*** Task material Section Begins ***

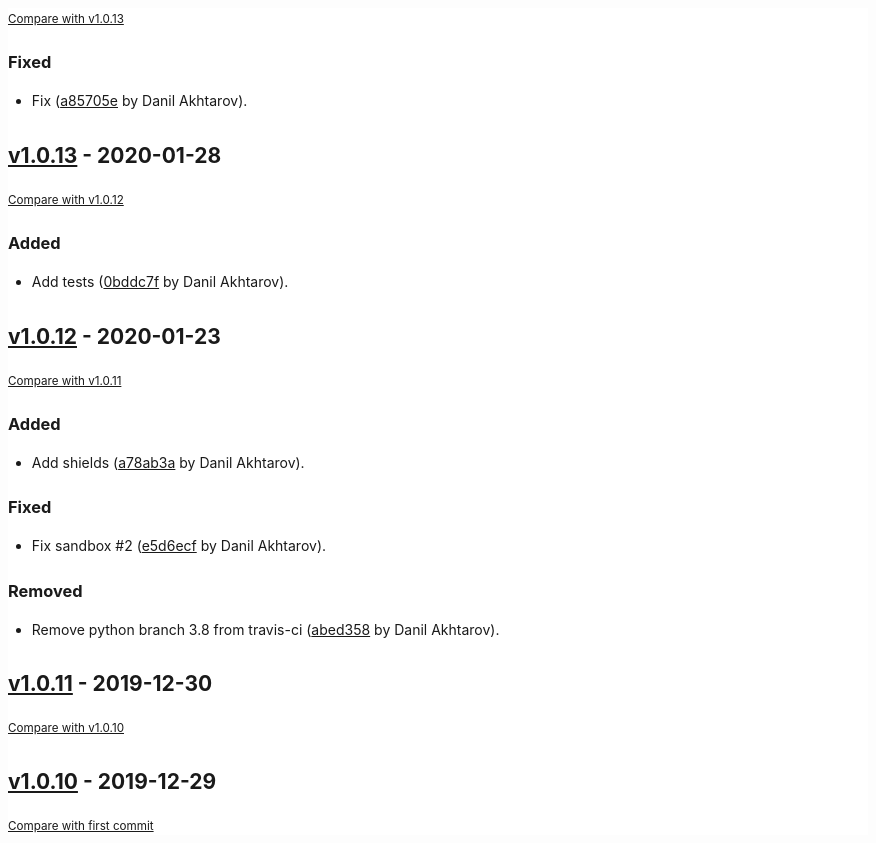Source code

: <small>[Compare with v1.0.13](https://github.com/daxartio/tinvest/compare/v1.0.13...v1.0.14)</small>

### Fixed
- Fix ([a85705e](https://github.com/daxartio/tinvest/commit/a85705ee0bd7bb99f12e539b5b912fc2c1b8b2e3) by Danil Akhtarov).


## [v1.0.13](https://github.com/daxartio/tinvest/releases/tag/v1.0.13) - 2020-01-28

<small>[Compare with v1.0.12](https://github.com/daxartio/tinvest/compare/v1.0.12...v1.0.13)</small>

### Added
- Add tests ([0bddc7f](https://github.com/daxartio/tinvest/commit/0bddc7fd98470ef108975ebddaca0671dc9d4c26) by Danil Akhtarov).


## [v1.0.12](https://github.com/daxartio/tinvest/releases/tag/v1.0.12) - 2020-01-23

<small>[Compare with v1.0.11](https://github.com/daxartio/tinvest/compare/v1.0.11...v1.0.12)</small>

### Added
- Add shields ([a78ab3a](https://github.com/daxartio/tinvest/commit/a78ab3a172d64744bd450082f76f15a415c2ac9b) by Danil Akhtarov).

### Fixed
- Fix sandbox #2 ([e5d6ecf](https://github.com/daxartio/tinvest/commit/e5d6ecf6c6044c9dba042b348b1a4b5cdcc050f9) by Danil Akhtarov).

### Removed
- Remove python branch 3.8 from travis-ci ([abed358](https://github.com/daxartio/tinvest/commit/abed358866cd3178b2e583b744f5e99f56d1e21a) by Danil Akhtarov).


## [v1.0.11](https://github.com/daxartio/tinvest/releases/tag/v1.0.11) - 2019-12-30

<small>[Compare with v1.0.10](https://github.com/daxartio/tinvest/compare/v1.0.10...v1.0.11)</small>


## [v1.0.10](https://github.com/daxartio/tinvest/releases/tag/v1.0.10) - 2019-12-29

<small>[Compare with first commit](https://github.com/daxartio/tinvest/compare/d834f015198a6458e2b0b51d30729ed775ab49e4...v1.0.10)</small>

*** Task material Section Ends ***

Directions:
Word for word, repeat the lines that begin at the one with "- Add shields" and continue to the end of the listing above.

Solution:
- Add shields ([a78ab3a](https://github.com/daxartio/tinvest/commit/a78ab3a172d64744bd450082f76f15a415c2ac9b) by Danil Akhtarov).

### Fixed
- Fix sandbox #2 ([e5d6ecf](https://github.com/daxartio/tinvest/commit/e5d6ecf6c6044c9dba042b348b1a4b5cdcc050f9) by Danil Akhtarov).

### Removed
- Remove python branch 3.8 from travis-ci ([abed358](https://github.com/daxartio/tinvest/commit/abed358866cd3178b2e583b744f5e99f56d1e21a) by Danil Akhtarov).


## [v1.0.11](https://github.com/daxartio/tinvest/releases/tag/v1.0.11) - 2019-12-30

<small>[Compare with v1.0.10](https://github.com/daxartio/tinvest/compare/v1.0.10...v1.0.11)</small>


## [v1.0.10](https://github.com/daxartio/tinvest/releases/tag/v1.0.10) - 2019-12-29

<small>[Compare with first commit](https://github.com/daxartio/tinvest/compare/d834f015198a6458e2b0b51d30729ed775ab49e4...v1.0.10)</small>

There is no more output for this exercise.